- [DIRECTIONS]: Scan the entries below for the string "language" and copy every line where it turns up.

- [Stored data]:
+-------+

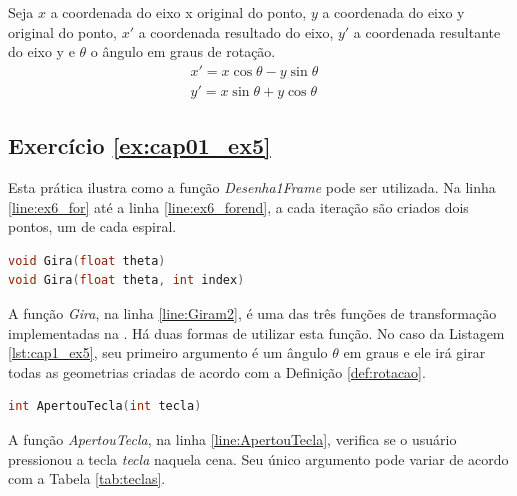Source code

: \begin{myDef} 
Seja $x$ a coordenada do eixo x original do ponto, $y$ a coordenada do eixo y original do ponto, $x'$ a coordenada resultado do eixo, $y'$ a coordenada resultante do eixo y e $\theta$ o ângulo em graus de rotação.
$$
  \begin{matrix}
  x' = x\cos \theta  - y \sin \theta &\\
  y' = x\sin \theta  + y \cos \theta
  \end{matrix}
$$
\label{def:rotacao}
\end{myDef}


\subsection*{Exercício \ref{ex:cap01_ex5}}

Esta prática ilustra como a função \emph{Desenha1Frame} pode ser utilizada. Na linha \ref{line:ex6_for} até a linha \ref{line:ex6_forend}, a cada iteração são criados dois pontos, um de cada espiral.


\begin{lstlisting}[label={func:Gira},language=C++]
void Gira(float theta)
void Gira(float theta, int index)
\end{lstlisting}
A função \emph{Gira}, na linha \ref{line:Giram2}, é uma das três funções de transformação implementadas na \playAPC{}. Há duas formas de utilizar esta função. No caso da Listagem \ref{lst:cap1_ex5}, seu primeiro argumento é um ângulo $\theta$ em graus e ele irá girar todas as geometrias criadas de acordo com a Definição \ref{def:rotacao}. 


\begin{lstlisting}[label={func:ApertouTecla},language=C++]
int ApertouTecla(int tecla)
\end{lstlisting}
A função \emph{ApertouTecla}, na linha \ref{line:ApertouTecla}, verifica se o usuário pressionou a tecla \emph{tecla} naquela cena. Seu único argumento pode variar de acordo com a Tabela \ref{tab:teclas}.

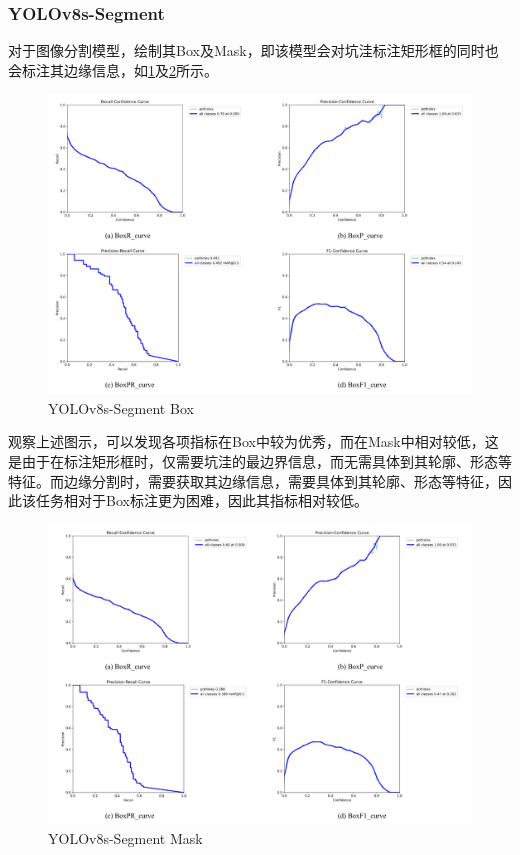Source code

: \documentclass{MathorCupmodeling}
\begin{document}
	\subsubsection{YOLOv8s-Segment}
	对于图像分割模型，绘制其Box及Mask，即该模型会对坑洼标注矩形框的同时也会标注其边缘信息，如\textcolor{blue}{\cref{fig:YOLOv8s-Segment-Box}}及\textcolor{blue}{\cref{fig:YOLOv8s-Segment-Mask}}所示。
	\begin{figure}[H]
		\centering
		\includegraphics[scale=0.48]{Figures/segment/SegmentBox.pdf}
		\caption{YOLOv8s-Segment Box}
		\label{fig:YOLOv8s-Segment-Box}
	\end{figure}
	观察上述图示，可以发现各项指标在Box中较为优秀，而在Mask中相对较低，这是由于在标注矩形框时，仅需要坑洼的最边界信息，而无需具体到其轮廓、形态等特征。而边缘分割时，需要获取其边缘信息，需要具体到其轮廓、形态等特征，因此该任务相对于Box标注更为困难，因此其指标相对较低。

	\begin{figure}[H]
		\centering
		\includegraphics[scale=0.48]{Figures/segment/SegmentMask.pdf}
		\caption{YOLOv8s-Segment Mask}
		\label{fig:YOLOv8s-Segment-Mask}
	\end{figure}
\end{document}
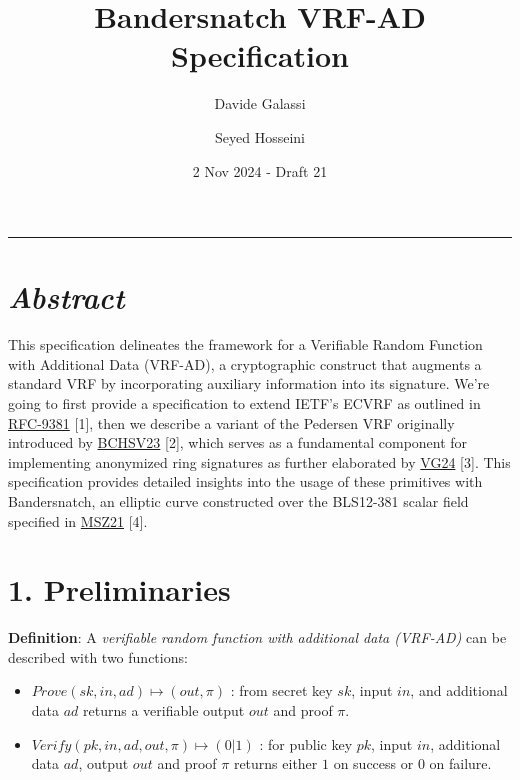 \documentclass[
]{article}
\title{Bandersnatch VRF-AD Specification}
\author{Davide Galassi \and Seyed Hosseini}
\date{2 Nov 2024 - Draft 21}
\begin{document}
\maketitle

\newcommand{\G}{\langle G \rangle}
\newcommand{\F}{\mathbb{Z}^*_r}

\begin{center}\rule{0.5\linewidth}{0.5pt}\end{center}

\hypertarget{abstract}{%
\section{\texorpdfstring{\emph{Abstract}}{Abstract}}\label{abstract}}

This specification delineates the framework for a Verifiable Random
Function with Additional Data (VRF-AD), a cryptographic construct that
augments a standard VRF by incorporating auxiliary information into its
signature. We're going to first provide a specification to extend IETF's
ECVRF as outlined in
\href{https://datatracker.ietf.org/doc/rfc9381}{RFC-9381} {[}1{]}, then
we describe a variant of the Pedersen VRF originally introduced by
\href{https://eprint.iacr.org/2023/002}{BCHSV23} {[}2{]}, which serves
as a fundamental component for implementing anonymized ring signatures
as further elaborated by
\href{https://github.com/davxy/ring-proof-spec}{VG24} {[}3{]}. This
specification provides detailed insights into the usage of these
primitives with Bandersnatch, an elliptic curve constructed over the
BLS12-381 scalar field specified in
\href{https://eprint.iacr.org/2021/1152}{MSZ21} {[}4{]}.

\hypertarget{preliminaries}{%
\section{1. Preliminaries}\label{preliminaries}}

\textbf{Definition}: A \emph{verifiable random function with additional
data (VRF-AD)} can be described with two functions:

\begin{itemize}
\item
  \(Prove(sk,in,ad) \mapsto (out,\pi)\) : from secret key \(sk\), input
  \(in\), and additional data \(ad\) returns a verifiable output \(out\)
  and proof \(\pi\).
\item
  \(Verify(pk,in,ad,out,\pi) \mapsto (0|1)\) : for public key \(pk\),
  input \(in\), additional data \(ad\), output \(out\) and proof \(\pi\)
  returns either \(1\) on success or \(0\) on failure.
\end{itemize}
\end{document}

+-------+

- [RESPONSE BOX]:
\begin{lstlisting}[label={func:Gira},language=C++]
\begin{lstlisting}[label={func:ApertouTecla},language=C++]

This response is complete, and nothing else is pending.